Now, we're able to do this because we've solved a computer science problem. Most people are using artificial intelligence, of course, to examine these very noisy data sets. But artificial intelligence, as it's been designed out of the box, assumes you've got a single input type. It's designed to work with homogeneous data.
And the problem that we've solved is allowing heterogeneous data to be injected directly into the insides of deep learning models, directly into the hidden nodes themselves. And the reason that's important is because now we can process all of this data as a single unit, right? Other people might claim that they're using a diversity of data but really what they're doing is the top thing over and over again and looking for overlapping evidence.
It's only when they're combined in a single computational unit that we can uncover things that other people can't see. We've use this technology across a broad range of disease areas. Our most advanced programs, in lupus, idiopathic pulmonary fibrosis, and chronic kidney disease, we're planning to bring to IND enabling studies later this year. We have ongoing collaborations here in Japan with both Ono and with Santen.
I want to show you a quick example of our work. If you are a pharmaceutical executive, this is a very exciting slide. If you're not in the pharma industry it's very confusing. But I'll explain it to you quickly.
So what we're looking at is some preclinical results in our work in lupus. And if you're not familiar with lupus, lupus is a disease where your immune system attacks your organs. So on the mild end, inflammation, that sort of thing, in the more severe cases, ultimately you get organ damage.
And so here we're looking at kidneys. And just quickly across the different colors here, so the gray is a vehicle. It's a placebo. The animals have been treated with something that has no therapeutic effect. The red one here is cyclophosphamide.
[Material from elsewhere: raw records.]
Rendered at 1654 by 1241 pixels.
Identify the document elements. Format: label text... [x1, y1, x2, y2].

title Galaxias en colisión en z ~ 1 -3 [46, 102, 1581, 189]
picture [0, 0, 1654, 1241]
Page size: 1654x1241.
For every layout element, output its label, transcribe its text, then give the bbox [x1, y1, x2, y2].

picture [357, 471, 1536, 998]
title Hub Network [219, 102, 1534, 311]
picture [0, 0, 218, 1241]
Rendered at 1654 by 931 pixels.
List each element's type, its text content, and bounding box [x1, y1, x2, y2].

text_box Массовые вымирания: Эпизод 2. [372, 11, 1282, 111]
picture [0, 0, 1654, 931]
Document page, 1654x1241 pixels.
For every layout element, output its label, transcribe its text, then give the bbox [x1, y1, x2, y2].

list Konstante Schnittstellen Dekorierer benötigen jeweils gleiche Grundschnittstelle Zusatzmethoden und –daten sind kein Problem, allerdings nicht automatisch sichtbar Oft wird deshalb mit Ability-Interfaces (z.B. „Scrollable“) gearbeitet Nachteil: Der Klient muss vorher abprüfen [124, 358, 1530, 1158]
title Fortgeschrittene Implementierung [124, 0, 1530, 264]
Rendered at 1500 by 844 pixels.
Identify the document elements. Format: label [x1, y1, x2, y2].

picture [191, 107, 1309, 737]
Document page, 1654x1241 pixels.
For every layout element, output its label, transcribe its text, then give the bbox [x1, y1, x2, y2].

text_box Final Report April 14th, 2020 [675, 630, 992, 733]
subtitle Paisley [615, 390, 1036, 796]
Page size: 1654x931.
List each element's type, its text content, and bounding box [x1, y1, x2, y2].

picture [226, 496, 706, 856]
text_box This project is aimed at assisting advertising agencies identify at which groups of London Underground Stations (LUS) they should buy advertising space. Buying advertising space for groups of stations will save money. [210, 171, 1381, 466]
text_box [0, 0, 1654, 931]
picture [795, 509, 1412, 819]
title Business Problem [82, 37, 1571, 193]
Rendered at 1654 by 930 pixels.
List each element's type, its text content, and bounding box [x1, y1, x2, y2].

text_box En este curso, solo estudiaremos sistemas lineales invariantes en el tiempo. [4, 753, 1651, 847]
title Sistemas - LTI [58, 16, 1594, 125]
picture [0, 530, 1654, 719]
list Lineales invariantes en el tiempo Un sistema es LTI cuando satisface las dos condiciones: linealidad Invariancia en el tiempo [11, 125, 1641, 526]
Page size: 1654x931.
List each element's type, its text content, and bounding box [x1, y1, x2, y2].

So cyclophosphamide is a drug you give in very severe cases to lupus patients.
It's actually quite effective but unfortunately it has very terrible toxic side effects. So you can't take it very long. The next two things on there are experimental molecules 711 and 712. And what's super-interesting about this is that we get similar efficacy to cyclophosphamide, especially with 711, but without the toxic side effects, OK?
And therefore we have the potential for this disease-modifying experimental medication to become the new standard of care for lupus patients. Now we've had similar results like this in other disease areas as well. And certainly, if you go to our website, you can see more scientific material about all of our disease programs underway.
So we're here in Japan specifically to talk about licensing. We're very interested in outlicensing these programs with regional rights in Japan, Japan, Korea, and China, Asia, something like that. And if you're in the pharma industry and interested in talking about in-licensing assets at pre-IND phases, I'd love to chat with you. Thanks for your time.